The goal of these workouts is to begin the slow process of healing after a c-section. The workouts are posted three times a week and focus on three critical aspects of recovery:


  1. Restoration of the Abdominal Muscles
  2. Meditation
  3. Re-conditioning the Body With Regular Walking


These workouts are intended for women who are still in the first eight weeks of recovery post-cesarean. You can start the routines as early as two days after your c-section. The goal of this cycle is to get you to a point where you are comfortable walking up to one hour at a moderate to brisk pace with a stroller. There are four two-week phases and you will gradually increase the length of walks and amount of exercises during each week.  Each workout includes a short meditation practice to help you process your birth experience and adjust to the mental and emotional demands of caring for a newborn.


If you experience pain at the incision site at any time during these exercises, stop immediately. Feel free to modify the workouts as needed and increase or decrease the intensity as you feel comfortable. Congratulations on the birth of your baby and best of luck in your recovery!


Phase 2: Week 3, Day 1


Phase 2: Upright Exercise and Walking Focus
This two-week phase focuses on reconnecting with the transverse abdominal muscles while also transitioning into upright exercise. You will work up to 35 minutes of walking each day. In meditation the focus is healing, accepting the changes that come with the birth of a new baby, and reconnecting with your breath.


A. Upright Exercises

Do all the following exercises with as little pause between them as is comfortable.

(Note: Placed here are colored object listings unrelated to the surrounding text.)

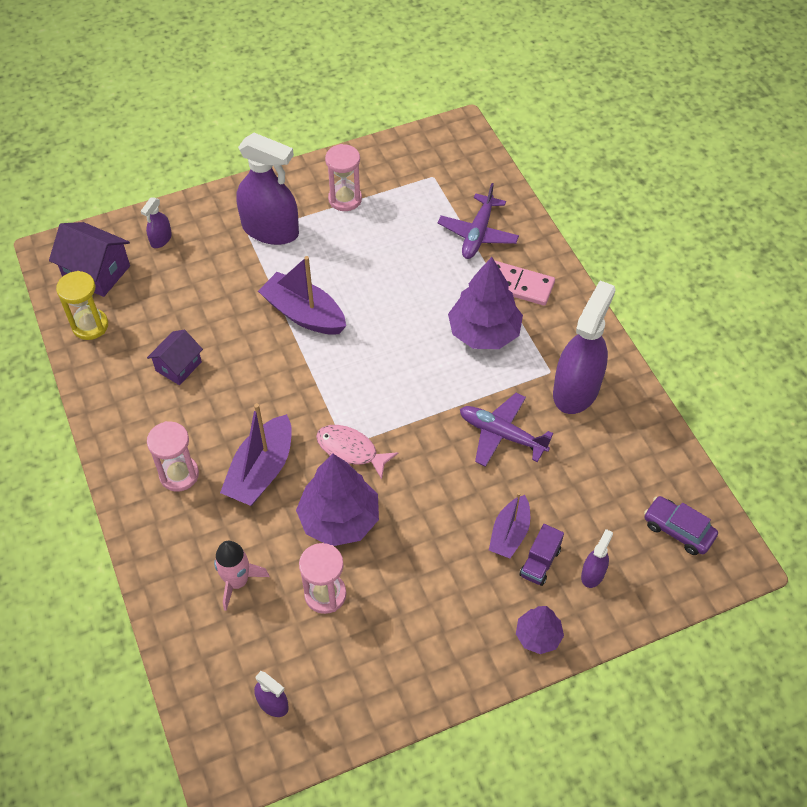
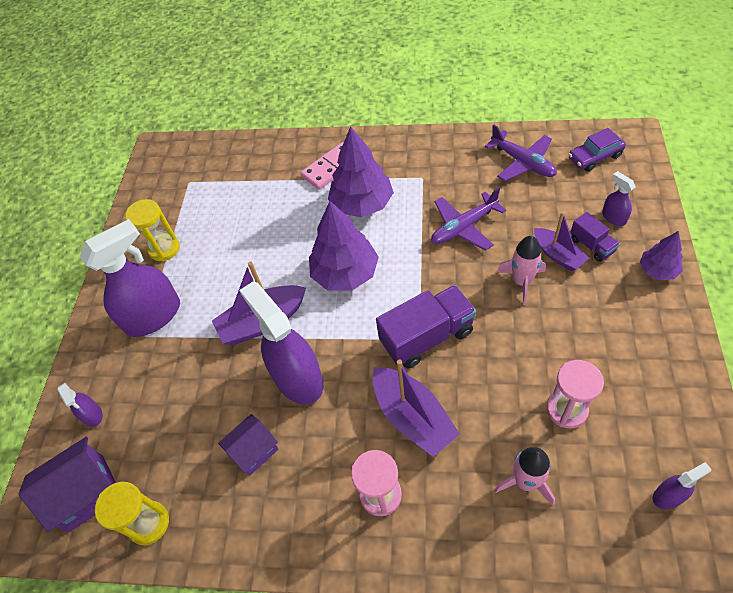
camera: 55 degrees left, 0 degrees up
(178, 366) = (254, 451): purple house -> purple house turned 75 degrees clockwise
(339, 519) = (493, 370): purple tree -> purple tree (345, 273)
(345, 199) = (164, 248): pink hourglass -> yellow hourglass
(350, 451) = (427, 337): pink fish -> purple truck
(457, 511) = (522, 281): none -> pink rocket
(478, 234) = (266, 174): purple plane -> purple plane (523, 162)
(576, 389) = (446, 168): purple spray bottle -> purple spray bottle (297, 378)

  • Belly Breathing x 20 breaths: Stand tall with your feet a hip width apart. Place one hand on your abdomen as you inhale deeply. Focus on expanding through the diaphragm. When you exhale, draw your navel in gently toward your spine.
  • Leg Raises x 20 (10/side): Hold on to the wall or other support as you gently raise your right leg to the side, then lower. Repeat 10 times, then do the same on the left leg. Focus on extending through the spine and activating your deep core muscles.
  • Leg Circles x 40 (20/side): Moving back to the right leg, raise your leg about 5 inches off the ground and make 10 small circles in a clockwise motion. Rest if needed, then continue in a counterclockwise direction. Repeat on the left side.
  • Pelvic Rocking x 1 minute: Place your palms on your thighs and do gentle pelvic tilts for one minute, resting as needed.


B. Walking

  • Walk for 10 minutes, rest for 5 minutes, then walk 10 more minutes.
  • Walk for 5 minutes, rest for 2 minutes, then walk 5 more minutes.


C. Meditation
The incision site can cause pain and discomfort for some time after delivery. I had incision-related complications after my second c-section and it took almost three months for it to heal completely. Even if your incision is healing beautifully, chances are it still causes discomfort from time to time. This meditation is meant to aid in the healing process, particularly if your incision is taking longer than usual to heal or if your c-section was unexpected or unplanned.


Sit in a quiet space and gently place your hand over your incision site. Do not apply pressure, but simply tune into how it feels. Imagine your baby emerging from the incision site at his or her birth. Be grateful for this scar and for a safe delivery. If this reflection creates a positive sense of gratitude, stay here for ten deep breaths. If you feel any sense of resentment or disappointment surrounding your scar, move on to the Shifting Perspectives Meditation.